Кромвель приобрел влияние в самое тревожное десятилетие правления Генриха VIII, сравнимое, наверное, лишь с периодом войн предшествовавшего века. С целью заманить в ловушку мятежников (туда чаще всего попадали просто случайные люди) он повсюду насадил своих осведомителей и соглядатаев. Кромвель твердо верил, что королевская власть по-настоящему сильна только тогда, когда подданные пребывают в страхе, и очень много сделал для придания королю образа капризного диктатора под девизом «Чем больше трепещут подданные, тем спокойнее в королевстве». Он добился того, что его почти все боялись… и презирали. Особенно знатные аристократы и амбициозные чиновники, жаждавшие лишить его власти. Он же с помощью грязных интриг лишил власти Суффолка и Норфолка, а дворян более низкого ранга удалял от короля, посылая за рубеж с длительными дипломатическими миссиями. Его враги немедленно оказывались в немилости, им было запрещено являться перед королем, а то и того хуже. Накануне нового, 1539 года неожиданно был арестован и брошен в Тауэр Николас Кэрыо, не последний человек при дворе, который имел тесные связи с маркизом Эксетером и Поулами. Люди Кромвеля проникли в его дом и забрали все ценное, включая великолепные бриллианты и жемчужины Джейн Сеймур, которые после ее смерти Генрих подарил жене Кэрыо.
К Реджинальду Поулу, которого он называл «свихнувшийся Поул», Кромвель питал особенную ненависть. Эта ненависть распространялась на всех, кто был связан с кардиналом. (Поул, в свою очередь, назвал Кромвеля «викарием сатаны».) Когда пошли слухи насчет испанского яда, то никто не сомневался, против кого Уайатт и его хозяева намеревались этот яд употребить. Летом 1538 года в воздухе витала угроза войны, а кардинал писал против Генриха разоблачительные памфлеты, которые становились все более резкими.
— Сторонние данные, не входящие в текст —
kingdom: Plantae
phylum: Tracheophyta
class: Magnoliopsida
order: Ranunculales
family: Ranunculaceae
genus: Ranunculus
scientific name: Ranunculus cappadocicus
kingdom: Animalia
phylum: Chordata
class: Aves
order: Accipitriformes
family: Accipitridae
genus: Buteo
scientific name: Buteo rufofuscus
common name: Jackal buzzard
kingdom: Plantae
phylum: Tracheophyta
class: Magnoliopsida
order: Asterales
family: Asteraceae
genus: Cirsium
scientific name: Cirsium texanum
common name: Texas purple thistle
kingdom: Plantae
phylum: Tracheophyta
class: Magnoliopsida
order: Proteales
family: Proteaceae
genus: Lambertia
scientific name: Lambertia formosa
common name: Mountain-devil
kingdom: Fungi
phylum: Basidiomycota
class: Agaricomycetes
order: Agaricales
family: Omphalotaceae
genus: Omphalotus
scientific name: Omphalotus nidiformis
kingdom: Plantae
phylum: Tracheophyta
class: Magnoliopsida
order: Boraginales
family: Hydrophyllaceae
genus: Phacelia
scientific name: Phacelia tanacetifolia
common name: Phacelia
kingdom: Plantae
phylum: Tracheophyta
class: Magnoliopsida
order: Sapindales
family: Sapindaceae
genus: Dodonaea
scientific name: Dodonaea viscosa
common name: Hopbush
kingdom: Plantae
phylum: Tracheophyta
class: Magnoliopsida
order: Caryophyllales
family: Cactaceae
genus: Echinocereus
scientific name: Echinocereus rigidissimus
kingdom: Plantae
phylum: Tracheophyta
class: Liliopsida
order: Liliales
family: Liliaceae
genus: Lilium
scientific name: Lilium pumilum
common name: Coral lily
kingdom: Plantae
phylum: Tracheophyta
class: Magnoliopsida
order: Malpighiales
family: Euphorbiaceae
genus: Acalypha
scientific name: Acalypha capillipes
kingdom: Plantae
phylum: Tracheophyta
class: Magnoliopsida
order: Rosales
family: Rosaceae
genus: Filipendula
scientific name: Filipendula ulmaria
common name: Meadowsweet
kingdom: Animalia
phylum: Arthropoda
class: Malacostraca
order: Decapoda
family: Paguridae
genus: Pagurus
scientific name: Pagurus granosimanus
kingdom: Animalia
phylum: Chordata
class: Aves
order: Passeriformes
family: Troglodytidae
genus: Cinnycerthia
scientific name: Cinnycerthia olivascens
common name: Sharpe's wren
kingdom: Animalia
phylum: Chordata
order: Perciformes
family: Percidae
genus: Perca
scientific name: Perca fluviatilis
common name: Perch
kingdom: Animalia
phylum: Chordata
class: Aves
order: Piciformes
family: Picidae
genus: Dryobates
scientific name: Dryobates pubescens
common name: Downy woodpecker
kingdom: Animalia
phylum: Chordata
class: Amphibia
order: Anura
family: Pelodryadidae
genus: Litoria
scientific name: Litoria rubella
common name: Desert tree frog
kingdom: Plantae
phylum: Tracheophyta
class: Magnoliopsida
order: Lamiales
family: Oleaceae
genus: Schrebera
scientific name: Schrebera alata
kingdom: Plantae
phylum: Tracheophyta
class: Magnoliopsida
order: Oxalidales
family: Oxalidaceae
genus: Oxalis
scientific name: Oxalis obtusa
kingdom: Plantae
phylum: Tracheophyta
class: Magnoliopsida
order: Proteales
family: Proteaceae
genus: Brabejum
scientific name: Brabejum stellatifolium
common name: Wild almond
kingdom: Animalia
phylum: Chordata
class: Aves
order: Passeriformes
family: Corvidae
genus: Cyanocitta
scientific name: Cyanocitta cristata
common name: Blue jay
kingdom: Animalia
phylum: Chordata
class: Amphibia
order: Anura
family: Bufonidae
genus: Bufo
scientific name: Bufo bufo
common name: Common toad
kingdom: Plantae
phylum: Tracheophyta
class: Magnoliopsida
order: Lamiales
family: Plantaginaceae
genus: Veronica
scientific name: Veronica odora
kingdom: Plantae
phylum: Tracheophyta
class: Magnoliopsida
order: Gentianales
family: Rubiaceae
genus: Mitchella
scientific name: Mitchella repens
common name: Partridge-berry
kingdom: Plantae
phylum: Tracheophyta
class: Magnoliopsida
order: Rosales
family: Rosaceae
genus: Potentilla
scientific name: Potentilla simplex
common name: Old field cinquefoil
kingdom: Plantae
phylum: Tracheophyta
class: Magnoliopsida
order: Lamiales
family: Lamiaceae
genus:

Вот тогда король вместе со своим первым министром и решили раз и навсегда покончить с мятежной семейкой.
Для этого использовали самого слабого из семейства По-улов, который затем заманил в ловушку остальных. Этим человеком был Джеффри, младший сын Маргарет Поул, графини Солсбери, брат Реджинальда Поула и Генри Поула, лорда Монтегю. Его неожиданно арестовали и заточили в Тауэр. Горячего, очень эмоционального и при этом незрелого молодого человека легко можно было запугать. На допросе «с пристрастием», который проводил сам Кромвель, Джеффри быстро пал духом и рассказал все, что знал, о деятельности своих братьев и их друзей. Правда, никаких доказательств предательства с их стороны пока получено не было. Появился лишь повод подозревать лорда Монтегю в ненависти к королю, скрываемой под внешней учтивостью придворного.